A reasonably recent kernel with TCX support (tcx links, Linux 6.6+), plus the yeet daemon, which handles the privileged BPF load. curl -fsSL https://yeet.cx | sh installs it.
Note
httpinspect is observability, not enforcement. It tells you what crossed the wire; it does not stop, hold, or modify anything.
- Plaintext HTTP only. TLS payloads are ciphertext at this layer, so HTTPS is invisible. Capturing it would need a uprobe on
SSL_write/SSL_read, which is a different tool. (contact us for custom yeet scripts) - Only the captured prefix (512 bytes) of each request is parsed — enough for the request line and
Hostheader, which is all the table needs. - Latency is on-the-wire, not server-internal. It's the time between the request and response segments as seen at this host's TC layer, so it includes network RTT for remote hosts.
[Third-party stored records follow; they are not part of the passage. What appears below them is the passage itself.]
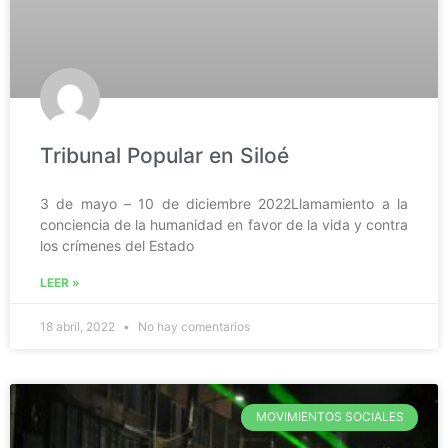
Tribunal Popular en Siloé
3 de mayo – 10 de diciembre 2022Llamamiento a la
conciencia de la humanidad en favor de la vida y contra
los crímenes del Estado
LEER »
18 abril, 2022
No hay comentarios
MOVIMIENTOS SOCIALES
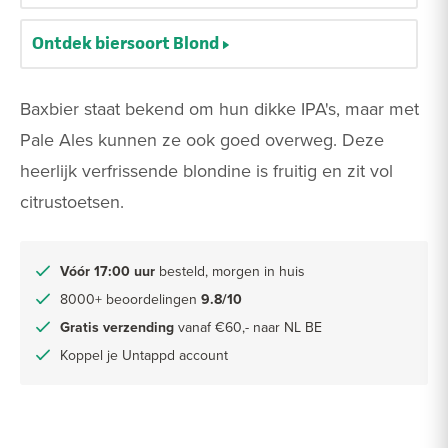
Ontdek biersoort Blond
Baxbier staat bekend om hun dikke IPA's, maar met
Pale Ales kunnen ze ook goed overweg. Deze
heerlijk verfrissende blondine is fruitig en zit vol
citrustoetsen.
Vóór 17:00 uur
besteld, morgen in huis
8000+ beoordelingen
9.8/10
Gratis verzending
vanaf €60,- naar NL BE
Koppel je Untappd account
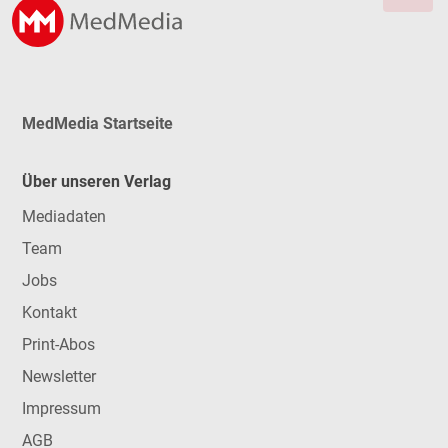
MedMedia Startseite
Über unseren Verlag
Mediadaten
Team
Jobs
Kontakt
Print-Abos
Newsletter
Impressum
AGB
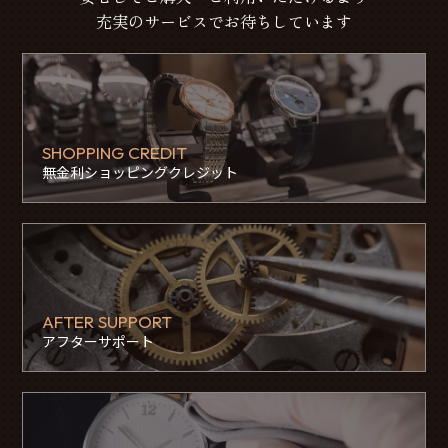
充実のサービスでお待ちしています
SHOPPING CREDIT
無金利ショッピングクレジット
AFTER SUPPORT
アフターサポート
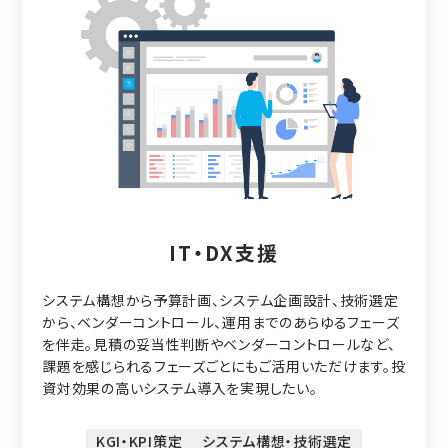
IT・DX支援
システム構想から予算計画、システム企画設計、技術選定
から、ベンダーコントロール、運用までのあらゆるフェーズ
を伴走。見積の妥当性判断やベンダーコントロールなど、
課題を感じられるフェーズごとにもご活用いただけます。投
資対効果の高いシステム導入を実現したい。
KGI・KPI策定
システム構想・技術選定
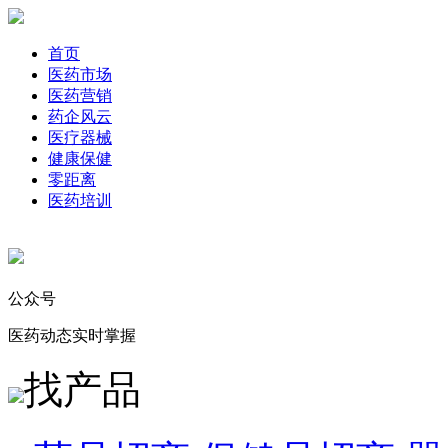
首页
医药市场
医药营销
药企风云
医疗器械
健康保健
零距离
医药培训
公众号
医药动态实时掌握
找产品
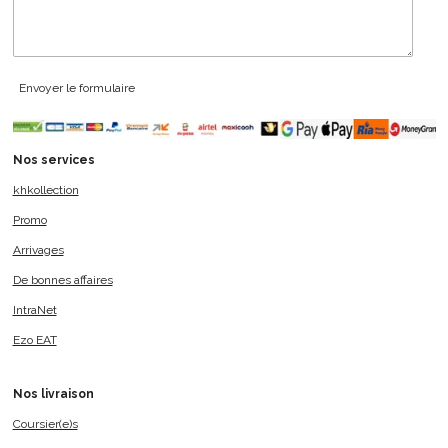
Envoyer le formulaire
Nos services
khkollection
Promo
Arrivages
De bonnes affaires
IntraNet
Ezo EAT
Nos livraison
Coursier(e)s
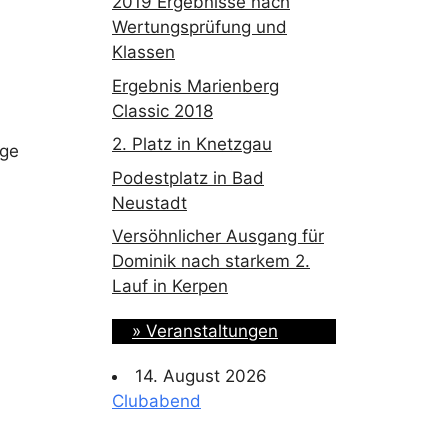
2019 Ergebnisse nach
Wertungsprüfung und
Klassen
Ergebnis Marienberg
Classic 2018
2. Platz in Knetzgau
üge
Podestplatz in Bad
Neustadt
Versöhnlicher Ausgang für
Dominik nach starkem 2.
Lauf in Kerpen
» Veranstaltungen
14. August 2026
Clubabend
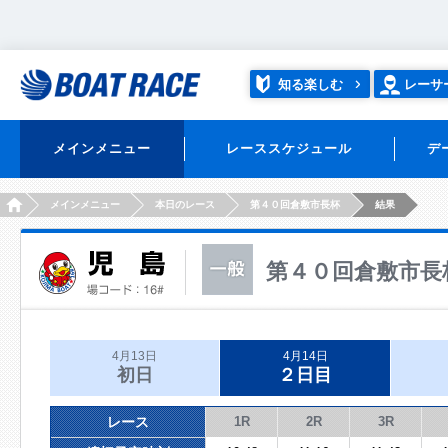
知る楽しむ
レーサ
メインメニュー
レーススケジュール
デ
HOME
メインメニュー
本日のレース
第４０回倉敷市長杯
結果
第４０回倉敷市長
4月13日
4月14日
初日
２日目
レース
1R
2R
3R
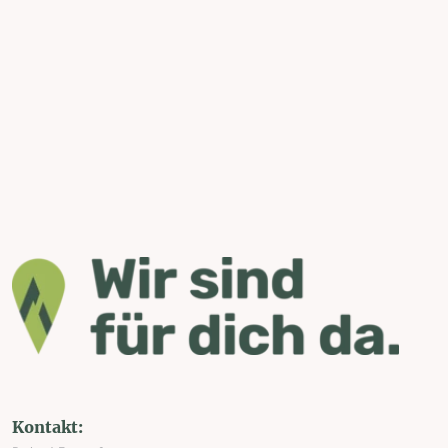
Kontakt:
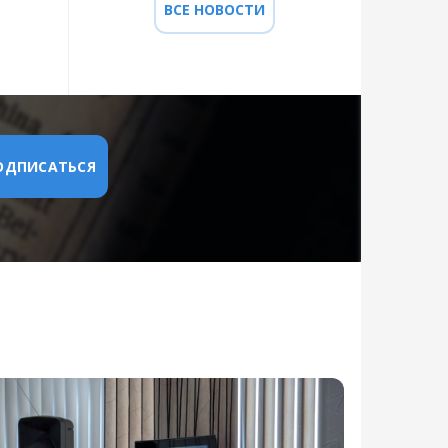
ВСЕ НОВОСТИ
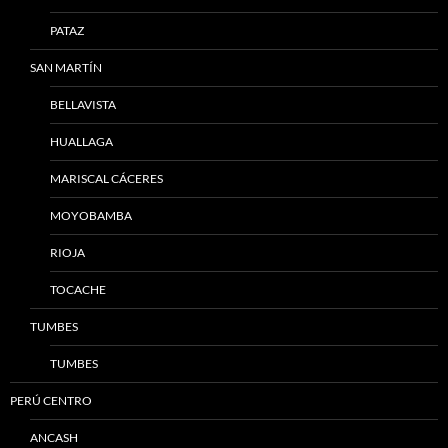
PATAZ
SAN MARTÍN
BELLAVISTA
HUALLAGA
MARISCAL CÁCERES
MOYOBAMBA
RIOJA
TOCACHE
TUMBES
TUMBES
PERÚ CENTRO
ANCASH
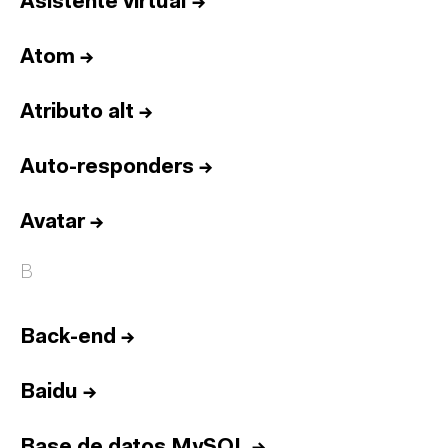
Asistente virtual
→
Atom
→
Atributo alt
→
Auto-responders
→
Avatar
→
B
Back-end
→
Baidu
→
Base de datos MySQL
→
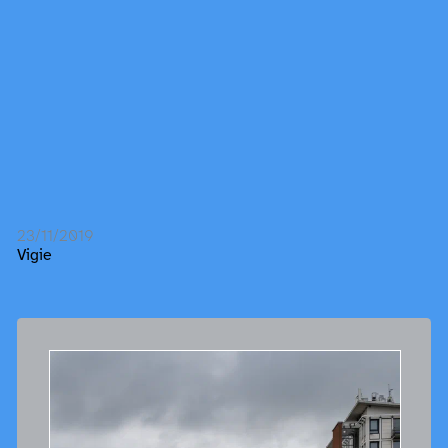
23/11/2019
Vigie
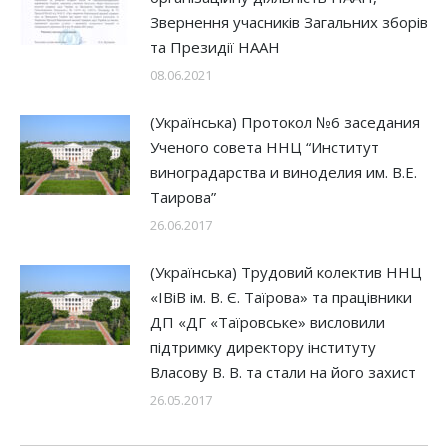
Звернення учасників Загальних зборів
та Президії НААН
08.06.2021
(Українська) Протокол №6 заседания
Ученого cовета ННЦ “Институт
виноградарства и виноделия им. В.Е.
Таирова”
26.06.2017
(Українська) Трудовий колектив ННЦ
«ІВіВ ім. В. Є. Таїрова» та працівники
ДП «ДГ «Таїровське» висловили
підтримку директору інституту
Власову В. В. та стали на його захист
26.05.2017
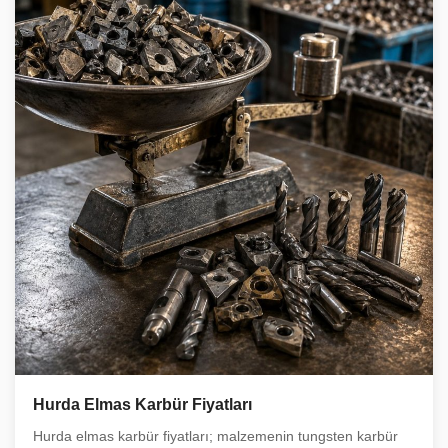
Hurda Elmas Karbür Fiyatları
Hurda elmas karbür fiyatları; malzemenin tungsten karbür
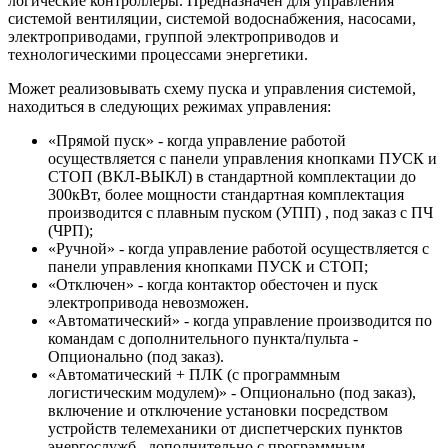
логические контроллеры. Предназначен для управления
системой вентиляции, системой водоснабжения, насосами,
электроприводами, группой электроприводов и
технологическими процессами энергетики.
Может реализовывать схему пуска и управления системой,
находиться в следующих режимах управления:
«Прямой пуск» - когда управление работой
осуществляется с панели управления кнопками ПУСК и
СТОП (ВКЛ-ВЫКЛ) в стандартной комплектации до
300кВт, более мощности стандартная комплектация
производится с плавным пуском (УПП) , под заказ с ПЧ
(ЧРП);
«Ручной» - когда управление работой осуществляется с
панели управления кнопками ПУСК и СТОП;
«Отключен» - когда контактор обесточен и пуск
электропривода невозможен.
«Автоматический» - когда управление производится по
командам с дополнительного пункта/пульта -
Опционально (под заказ).
«Автоматический + ПЛК (с программным
логистическим модулем)» - Опционально (под заказ),
включение и отключение установки посредством
устройств телемеханики от диспетчерских пунктов
энергослужб , дополнительно с программным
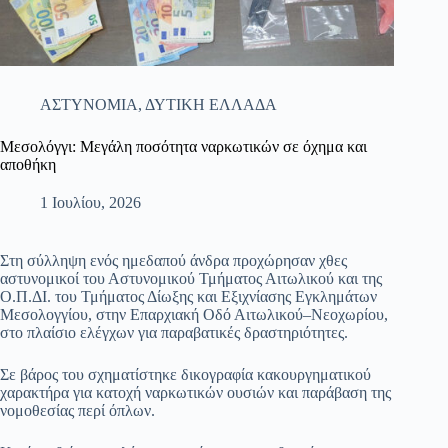
ΑΣΤΥΝΟΜΙΑ
,
ΔΥΤΙΚΗ ΕΛΛΑΔΑ
Μεσολόγγι: Μεγάλη ποσότητα ναρκωτικών σε όχημα και
αποθήκη
1 Ιουλίου, 2026
Στη σύλληψη ενός ημεδαπού άνδρα προχώρησαν χθες
αστυνομικοί του Αστυνομικού Τμήματος Αιτωλικού και της
Ο.Π.ΔΙ. του Τμήματος Δίωξης και Εξιχνίασης Εγκλημάτων
Μεσολογγίου, στην Επαρχιακή Οδό Αιτωλικού–Νεοχωρίου,
στο πλαίσιο ελέγχων για παραβατικές δραστηριότητες.
Σε βάρος του σχηματίστηκε δικογραφία κακουργηματικού
χαρακτήρα για κατοχή ναρκωτικών ουσιών και παράβαση της
νομοθεσίας περί όπλων.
Responses are paired to requests FIFO per flow, which is correct for ordered HTTP/1.x but approximate under pipelining; unmatched requests are dropped after 10s.
- Loopback packets are seen twice (egress and ingress on
lo); identical 4-tuple+seq sightings are de-duplicated so they're not double-counted. - Under heavy load or a slow link, some segments may not be captured, so counts are a close lower bound rather than an exact tally.
- IPv6 packets carrying TCP behind extension-header chains (rare) are skipped.
Does this need a proxy or a sidecar?
No. httpinspect reads requests off the wire from inside the kernel's TC layer, so there's nothing to point traffic through and no app to reconfigure.
Will it slow down or intercept my traffic? No. The programs observe and copy request segments; they don't hold, modify, or redirect packets.
Why don't I see my HTTPS traffic? Because it's encrypted before it hits the wire. At the TC layer the payload is ciphertext, so there's no request line to parse. That's a fundamental limit of capturing here, not a bug.
Why is a local service showing as 127.0.0.1:port?
That's the Host: header the client sent. Services addressed by name show their name; those addressed by IP show the IP.
Can I get a quick check without the full TUI?
Yes. yeet run verify.js attaches the probe, aggregates for ~4s, and prints the counts before exiting — a headless sanity check of the capture + parse pipeline.
make # generates include/vmlinux.h, builds bin/httptop.bpf.o
make vmlinux # force-refresh the kernel type header
make clean # remove the build artifactsNeeds clang (BPF target) and bpftool, plus your distro's libbpf / libbpf-dev for headers. The generated include/vmlinux.h and bin/ are build artifacts (gitignored).
GPL-2.0. The BPF program declares char LICENSE[] SEC("license") = "GPL" in httptop.bpf.c, required for the kernel helpers it uses.